After my father’s death in 2011, I began personifying him within the Texas landscape, our shared home. I had never made images of him while he was alive, and so I began imagining what a portrait of him might look like after death. In searching for him in the arid Texas earth, I found my mother, an immigrant from Puerto Rico, unmoored in this vast foreign desert. Through my father and me, she became embedded in his landscape, losing ties to her own history and grasping at the loose ends of her identity. I juxtapose her terrain with his — water and desert, life and death, myth and memory — weaving together the story of their past and the future that was taken. At the center, I stand as artist, daughter, facilitator, and executor, constructing our shared familial identity through present day imagery.
My mother, father, and I exist in three separate timelines, converging through memory, myth, and the desire to reconcile what was, and what could have been. From the fragments of my archive, I build a new history in which we all exist together in a single time and place: a home at twilight, when grief and longing are most palpable and the veil between life and death is thinnest, allowing us to reach out and grasp one another in reconciliation.















Author biography
Ariana Gomez is a visual artist living in Austin, TX. Centering photography and installation, Gomez’s practice explores mythmaking in relation to place, reflecting on her parent’s relationship to land. Her interest lies within the intersections of photography, video, and sound, and how they work together to create an experiential memory-scape of place.

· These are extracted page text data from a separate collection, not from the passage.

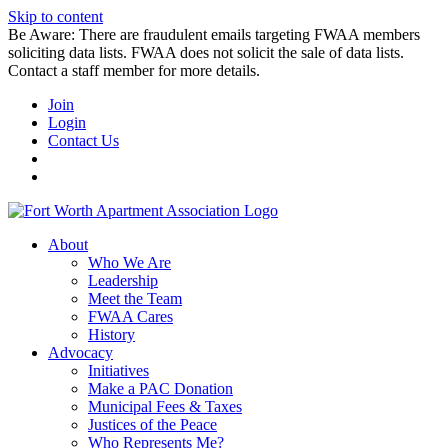
Skip to content
Be Aware: There are fraudulent emails targeting FWAA members
soliciting data lists. FWAA does not solicit the sale of data lists.
Contact a staff member for more details.
Join
Login
Contact Us
About
Who We Are
Leadership
Meet the Team
FWAA Cares
History
Advocacy
Initiatives
Make a PAC Donation
Municipal Fees & Taxes
Justices of the Peace
Who Represents Me?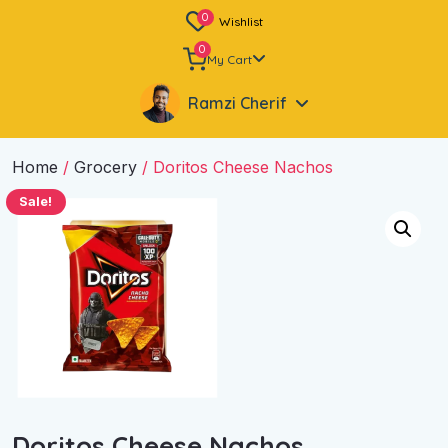
0
Wishlist
0
My Cart
Ramzi Cherif
Home
/
Grocery
/ Doritos Cheese Nachos
Sale!
Doritos Cheese Nachos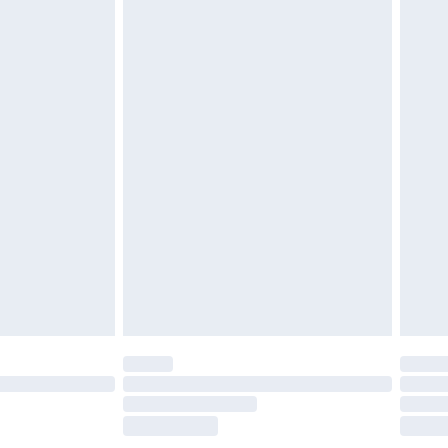
does not affect your statutory rights. Also, footwear
£2.49
£3.99
£5.99
£6.99
before 8pm Saturday
£4.99
£2.99
£4.99
limited Delivery for £14.99
ot available for products delivered by our brand
y times.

Exhibitions include her solo show at Flats Gallery in Houston, TX, and group shows with Trespasser Books at Preacher Gallery in Austin, TX, the Vermont Center for Photography in Brattleboro, VT, and Clamp Art Gallery in New York City. Previously her work has been shown at the Bronx Documentary Center in New York City, sTudio 7 for the Rockaway Artists’ Alliance in Fort Tilden, NY, and with LensCulture at Photo London, London, UK. Recent awards include second place in the 2024 Lenscratch Student Awards, The Hopper Prize Grant and a 2024 University Residency Fellowship from Studios at MASS MoCA. Gomez’s works are represented in the permanent collection of the Mexic-Arte Museum in Austin, TX.
Editorial clients include The New York Times, Lux Magazine, Texas Observer, The Atlantic, Plus Magazine, and People Magazine. Her work has been included in publications such as The Guardian, PetaPixel, PhMuseum, Booooooom, Ain’t Bad, Atlanta Center for Photography, Lenscratch, and Glasstire.
Gomez holds a BFA from The Rochester Institute of Technology and an MFA from The University of Texas in Austin.